Extracted data entries:
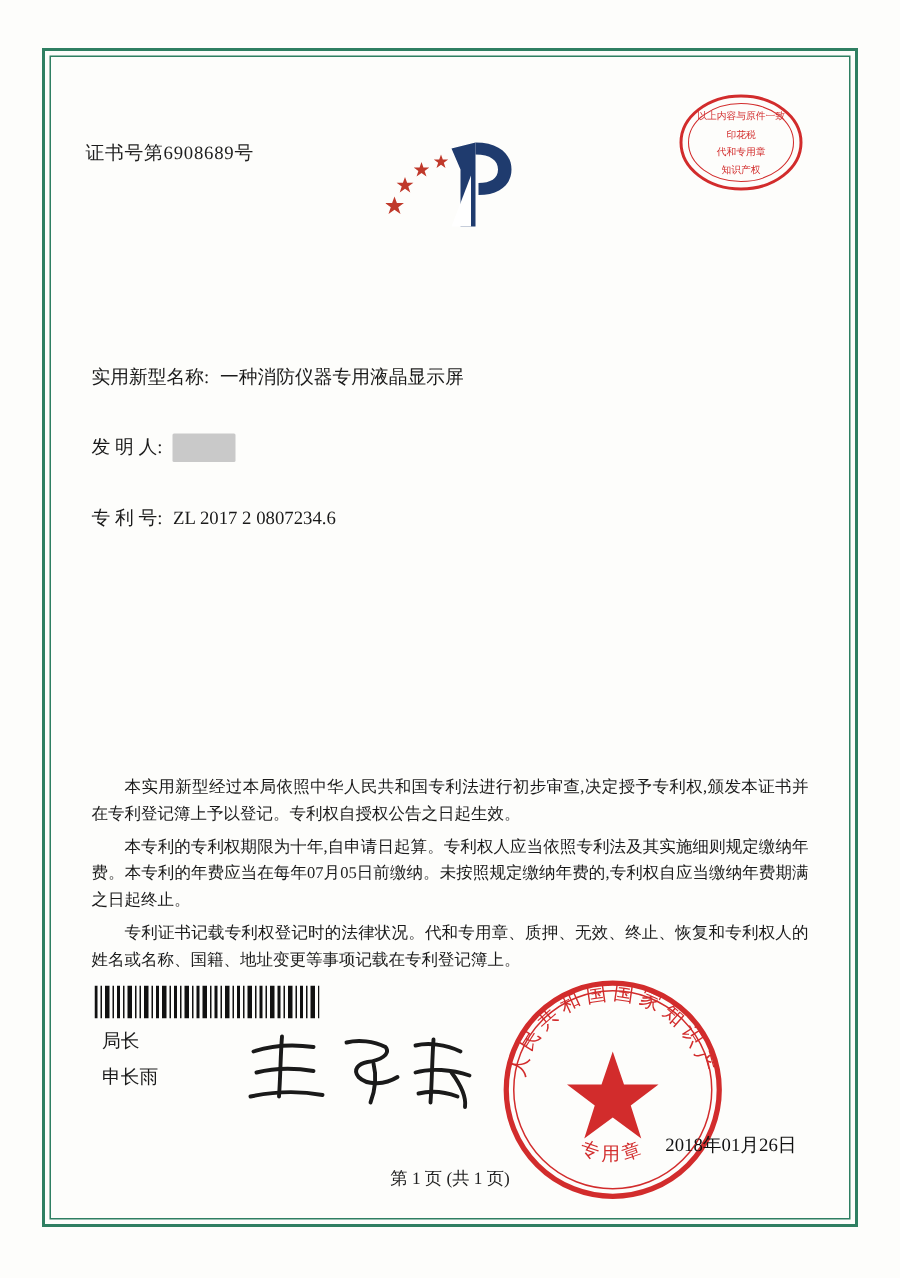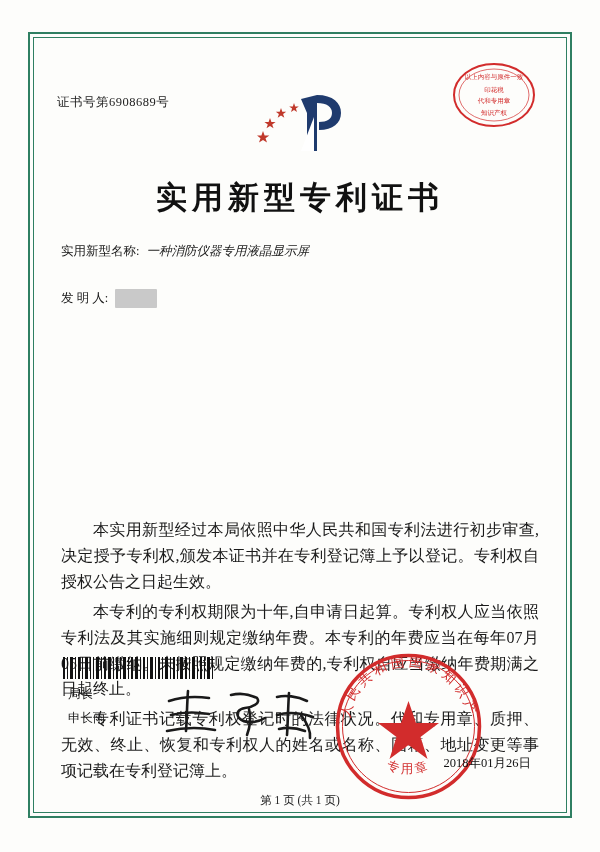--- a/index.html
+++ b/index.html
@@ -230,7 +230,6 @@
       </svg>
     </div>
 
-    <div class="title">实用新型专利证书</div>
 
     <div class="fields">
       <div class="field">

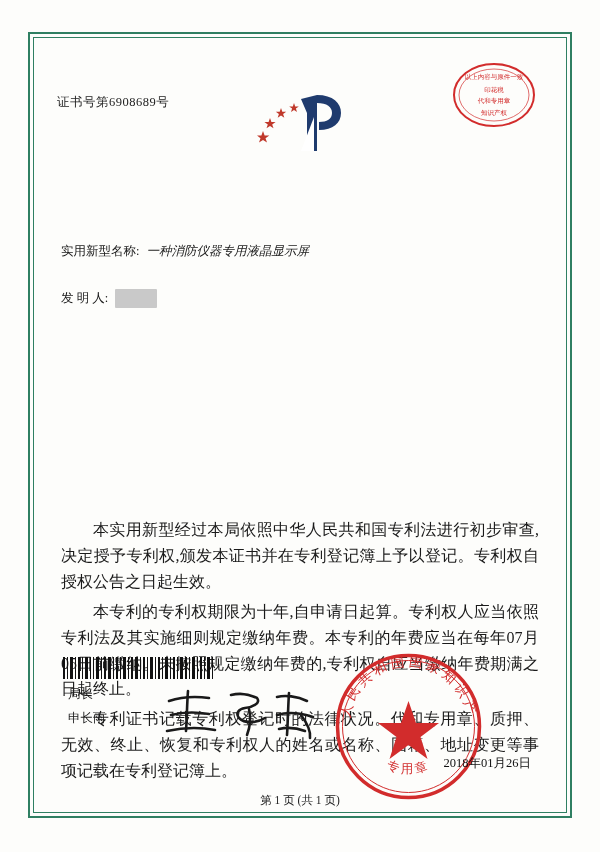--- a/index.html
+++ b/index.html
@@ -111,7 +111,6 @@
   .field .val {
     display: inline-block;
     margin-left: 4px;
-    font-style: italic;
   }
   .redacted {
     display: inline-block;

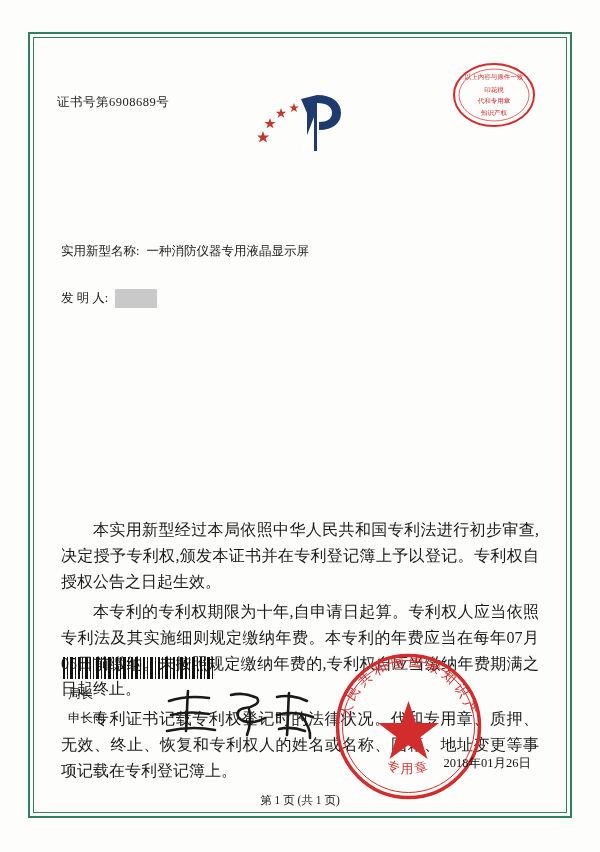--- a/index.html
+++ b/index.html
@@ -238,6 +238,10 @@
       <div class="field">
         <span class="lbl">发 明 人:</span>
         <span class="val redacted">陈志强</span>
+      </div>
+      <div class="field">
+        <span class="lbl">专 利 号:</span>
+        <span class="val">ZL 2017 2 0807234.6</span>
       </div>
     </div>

» EXERCISE OBJECTIVE: Print the records word for word and exclude any picture they hold.

» ANSWER SPACE:
--- a/index.html
+++ b/index.html
@@ -230,7 +230,6 @@
       </svg>
     </div>
 
-    <div class="title">实用新型专利证书</div>
 
     <div class="fields">
       <div class="field">

--- a/index.html
+++ b/index.html
@@ -111,7 +111,6 @@
   .field .val {
     display: inline-block;
     margin-left: 4px;
-    font-style: italic;
   }
   .redacted {
     display: inline-block;

--- a/index.html
+++ b/index.html
@@ -238,6 +238,10 @@
       <div class="field">
         <span class="lbl">发 明 人:</span>
         <span class="val redacted">陈志强</span>
+      </div>
+      <div class="field">
+        <span class="lbl">专 利 号:</span>
+        <span class="val">ZL 2017 2 0807234.6</span>
       </div>
     </div>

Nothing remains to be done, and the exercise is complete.